= WHAT IS REQUIRED =
Exact duplicates of the lines from the top of the data through the line containing "Portez un autre" are needed, with every picture left out.

= RECORDS FOR THE EXERCISE =

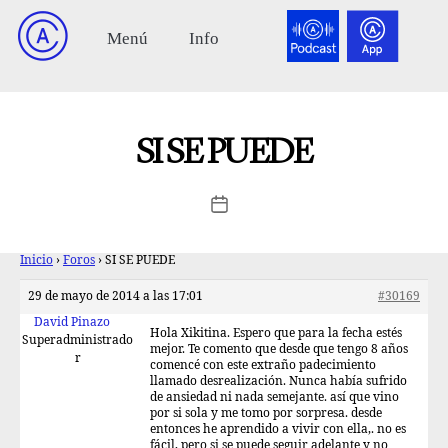
SI SE PUEDE
Inicio
›
Foros
›
SI SE PUEDE
29 de mayo de 2014 a las 17:01
#30169
David Pinazo
Hola Xikitina. Espero que para la fecha estés
Superadministrado
mejor. Te comento que desde que tengo 8 años
r
comencé con este extraño padecimiento
llamado desrealización. Nunca había sufrido
de ansiedad ni nada semejante. así que vino
por si sola y me tomo por sorpresa. desde
entonces he aprendido a vivir con ella,. no es
fácil, pero si se puede seguir adelante y no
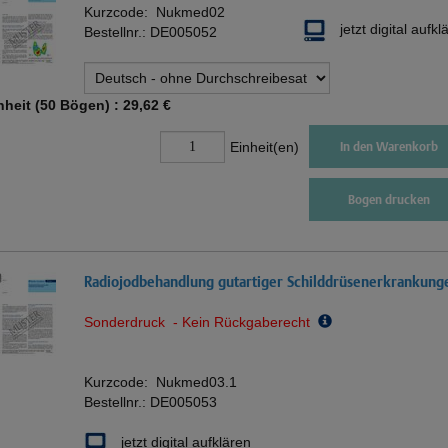
Kurzcode:
Nukmed02
jetzt digital aufkl
Bestellnr.:
DE005052
nheit (50 Bögen) :
29,62 €
Einheit(en)
In den Warenkorb
Bogen drucken
Radiojodbehandlung gutartiger Schilddrüsenerkrankung
Sonderdruck - Kein Rückgaberecht
Kurzcode:
Nukmed03.1
Bestellnr.:
DE005053
jetzt digital aufklären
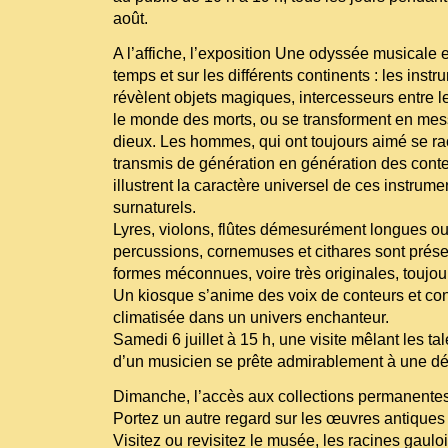
août.
A l’affiche, l’exposition Une odyssée musicale 
temps et sur les différents continents : les ins
révèlent objets magiques, intercesseurs entre 
le monde des morts, ou se transforment en mes
dieux. Les hommes, qui ont toujours aimé se rac
transmis de génération en génération des conte
illustrent la caractère universel de ces instrum
surnaturels.
Lyres, violons, flûtes démesurément longues o
percussions, cornemuses et cithares sont prése
formes méconnues, voire très originales, toujou
Un kiosque s’anime des voix de conteurs et co
climatisée dans un univers enchanteur.
Samedi 6 juillet à 15 h, une visite mêlant les ta
d’un musicien se prête admirablement à une dé
Dimanche, l’accès aux collections permanentes 
Portez un autre regard sur les œuvres antiques 
Visitez ou revisitez le musée, les racines gaul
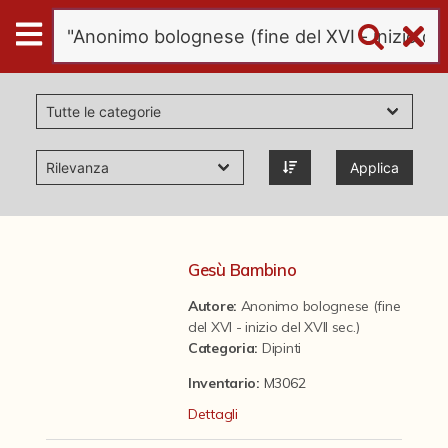
Digital
Humanities
Donazioni
Applica
Pubblicazioni
Collezioni
Gesù Bambino
Autore:
Anonimo bolognese (fine
virtual tour
del XVI - inizio del XVII sec.)
Categoria
:
Dipinti
Il progetto Digital Humanities
Inventario:
M3062
Dettagli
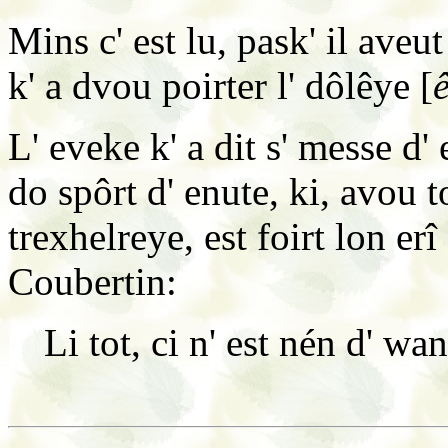
Mins c' est lu, pask' il aveut
k' a dvou poirter l' dôlêye [
L' eveke k' a dit s' messe d' 
do spôrt d' enute, ki, avou to
trexhelreye, est foirt lon er
Coubertin:
Li tot, ci n' est nén d' wa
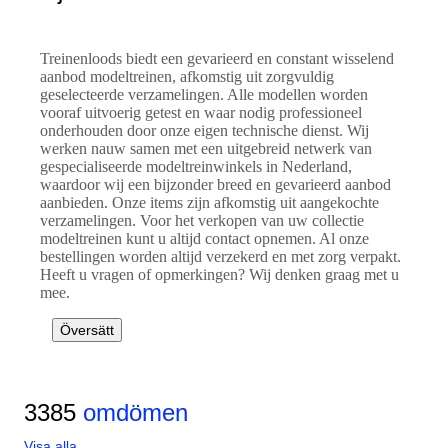
Treinenloods biedt een gevarieerd en constant wisselend
aanbod modeltreinen, afkomstig uit zorgvuldig
geselecteerde verzamelingen. Alle modellen worden
vooraf uitvoerig getest en waar nodig professioneel
onderhouden door onze eigen technische dienst. Wij
werken nauw samen met een uitgebreid netwerk van
gespecialiseerde modeltreinwinkels in Nederland,
waardoor wij een bijzonder breed en gevarieerd aanbod
aanbieden. Onze items zijn afkomstig uit aangekochte
verzamelingen. Voor het verkopen van uw collectie
modeltreinen kunt u altijd contact opnemen. Al onze
bestellingen worden altijd verzekerd en met zorg verpakt.
Heeft u vragen of opmerkingen? Wij denken graag met u
mee.
Översätt
3385
omdömen
Visa alla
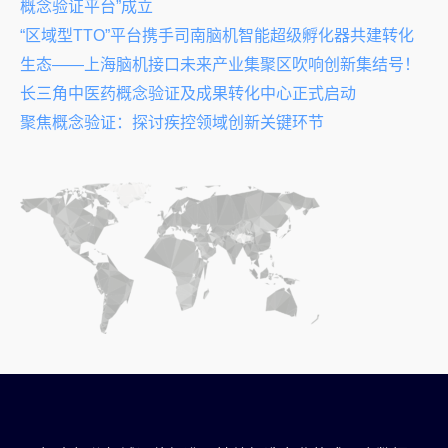
概念验证平台”成立
“区域型TTO”平台携手司南脑机智能超级孵化器共建转化
生态——上海脑机接口未来产业集聚区吹响创新集结号！
长三角中医药概念验证及成果转化中心正式启动
聚焦概念验证：探讨疾控领域创新关键环节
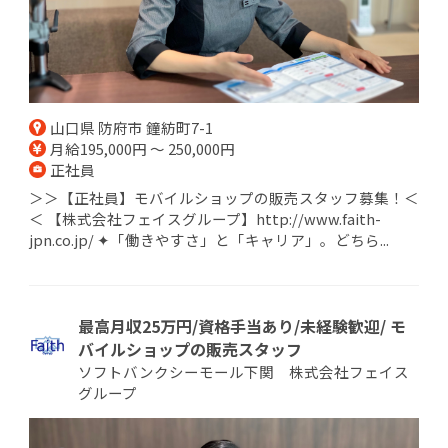
山口県 防府市 鐘紡町7-1
月給195,000円 ～ 250,000円
正社員
＞＞【正社員】モバイルショップの販売スタッフ募集！＜
＜ 【株式会社フェイスグループ】http://www.faith-
jpn.co.jp/ ✦「働きやすさ」と「キャリア」。どちら...
最高月収25万円/資格手当あり/未経験歓迎/ モ
バイルショップの販売スタッフ
ソフトバンクシーモール下関 株式会社フェイス
グループ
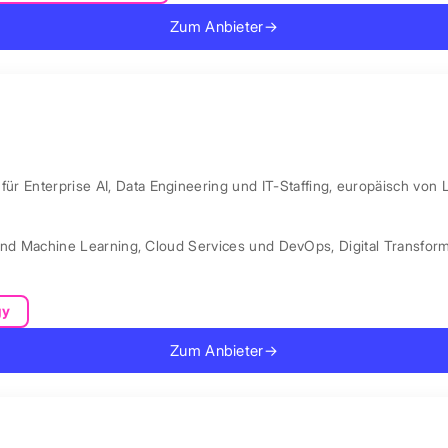
Zum Anbieter
→
ür Enterprise AI, Data Engineering und IT-Staffing, europäisch von 
und Machine Learning
,
Cloud Services und DevOps
,
Digital Transfor
gy
Zum Anbieter
→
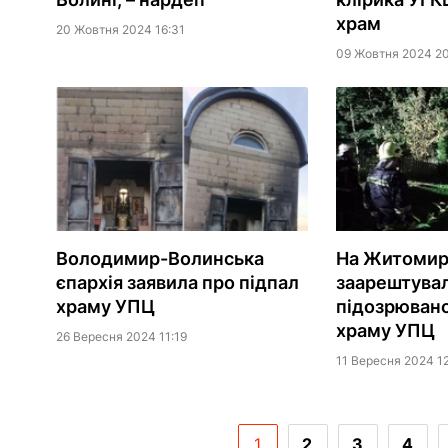
храм
20 Жовтня 2024 16:31
09 Жовтня 2024 2
Володимир-Волинська
На Житомир
єпархія заявила про підпал
заарештува
храму УПЦ
підозрювано
храму УПЦ
26 Вересня 2024 11:19
11 Вересня 2024 1
1
2
3
4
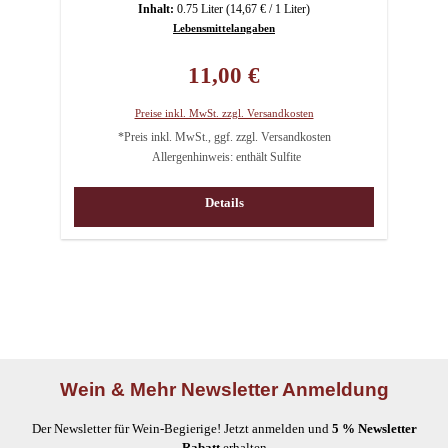
Inhalt:
0.75 Liter
(14,67 € / 1 Liter)
Lebensmittelangaben
Regulärer Preis:
11,00 €
Preise inkl. MwSt. zzgl. Versandkosten
*Preis inkl. MwSt., ggf. zzgl. Versandkosten
Allergenhinweis: enthält Sulfite
Details
Wein & Mehr Newsletter Anmeldung
Der Newsletter für Wein-Begierige! Jetzt anmelden und
5 % Newsletter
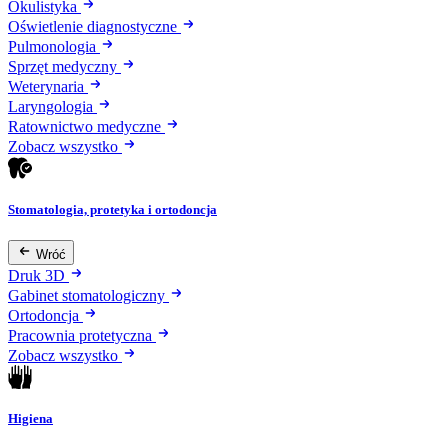
Okulistyka
Oświetlenie diagnostyczne
Pulmonologia
Sprzęt medyczny
Weterynaria
Laryngologia
Ratownictwo medyczne
Zobacz wszystko
Stomatologia, protetyka i ortodoncja
Wróć
Druk 3D
Gabinet stomatologiczny
Ortodoncja
Pracownia protetyczna
Zobacz wszystko
Higiena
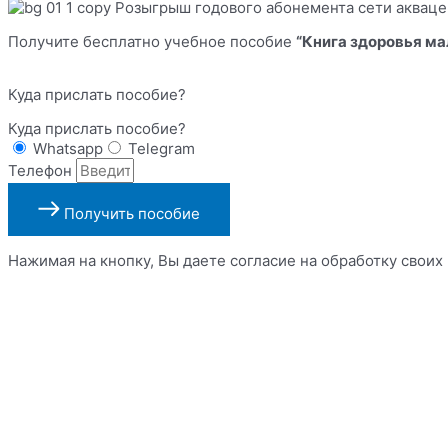
Получите бесплатно учебное пособие
“Книга здоровья м
Куда прислать пособие?
Куда прислать пособие?
Whatsapp
Telegram
Телефон
Получить пособие
Нажимая на кнопку, Вы даете согласие на обработку свои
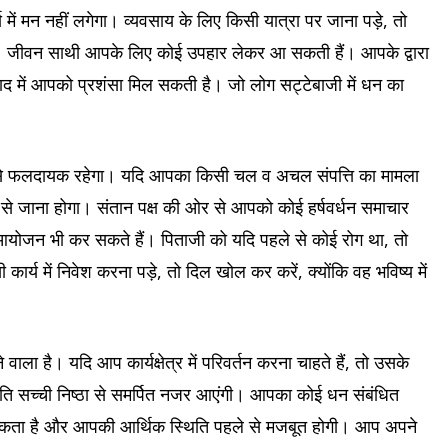
ें मन नहीं लगेगा। व्यवसाय के लिए किसी यात्रा पर जाना पड़े, तो
ी। जीवन साथी आपके लिए कोई उपहार लेकर आ सकती हैं। आपके द्वारा
द में आपको प्रशंसा मिल सकती है। जो लोग सट्टेबाजी में धन का
से फलदायक रहेगा। यदि आपका किसी चल व अचल संपत्ति का मामला
से जाना होगा। संतान पक्ष की ओर से आपको कोई हर्षवर्धन समाचार
आयोजन भी कर सकते हैं। पिताजी को यदि पहले से कोई रोग था, तो
 कार्य में निवेश करना पड़े, तो दिल खोल कर करें, क्योंकि वह भविष्य में
ला है। यदि आप कार्यक्षेत्र में परिवर्तन करना चाहते हैं, तो उसके
ि सच्ची निष्ठा से समर्पित नजर आएंगी। आपका कोई धन संबंधित
कता है और आपकी आर्थिक स्थिति पहले से मजबूत होगी। आप अपने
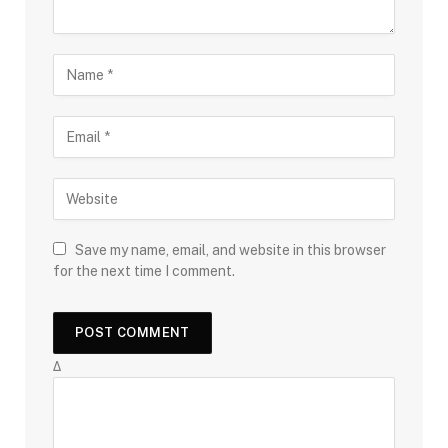
Save my name, email, and website in this browser
for the next time I comment.
Δ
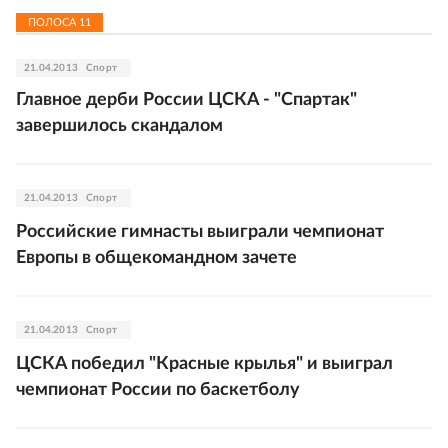
ПОЛОСА
11
21.04.2013
Спорт
Главное дерби России ЦСКА - "Спартак"
завершилось скандалом
21.04.2013
Спорт
Российские гимнасты выиграли чемпионат
Европы в общекомандном зачете
21.04.2013
Спорт
ЦСКА победил "Красные крылья" и выиграл
чемпионат России по баскетболу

= SOLUTION TO THIS PROBLEM =
SI SE PUEDE
Inicio
›
Foros
›
SI SE PUEDE
29 de mayo de 2014 a las 17:01
#30169
David Pinazo
Hola Xikitina. Espero que para la fecha estés
Superadministrado
mejor. Te comento que desde que tengo 8 años
r
comencé con este extraño padecimiento
llamado desrealización. Nunca había sufrido
de ansiedad ni nada semejante. así que vino
por si sola y me tomo por sorpresa. desde
entonces he aprendido a vivir con ella,. no es
fácil, pero si se puede seguir adelante y no
Kurzcode:
Nukmed02
jetzt digital aufkl
Bestellnr.:
DE005052
nheit (50 Bögen) :
29,62 €
Einheit(en)
In den Warenkorb
Bogen drucken
Radiojodbehandlung gutartiger Schilddrüsenerkrankung
Sonderdruck - Kein Rückgaberecht
Kurzcode:
Nukmed03.1
Bestellnr.:
DE005053
jetzt digital aufklären
août.
A l’affiche, l’exposition Une odyssée musicale 
temps et sur les différents continents : les ins
révèlent objets magiques, intercesseurs entre 
le monde des morts, ou se transforment en mes
dieux. Les hommes, qui ont toujours aimé se rac
transmis de génération en génération des conte
illustrent la caractère universel de ces instrum
surnaturels.
Lyres, violons, flûtes démesurément longues o
percussions, cornemuses et cithares sont prése
formes méconnues, voire très originales, toujou
Un kiosque s’anime des voix de conteurs et co
climatisée dans un univers enchanteur.
Samedi 6 juillet à 15 h, une visite mêlant les ta
d’un musicien se prête admirablement à une dé
Dimanche, l’accès aux collections permanentes 
Portez un autre regard sur les œuvres antiques 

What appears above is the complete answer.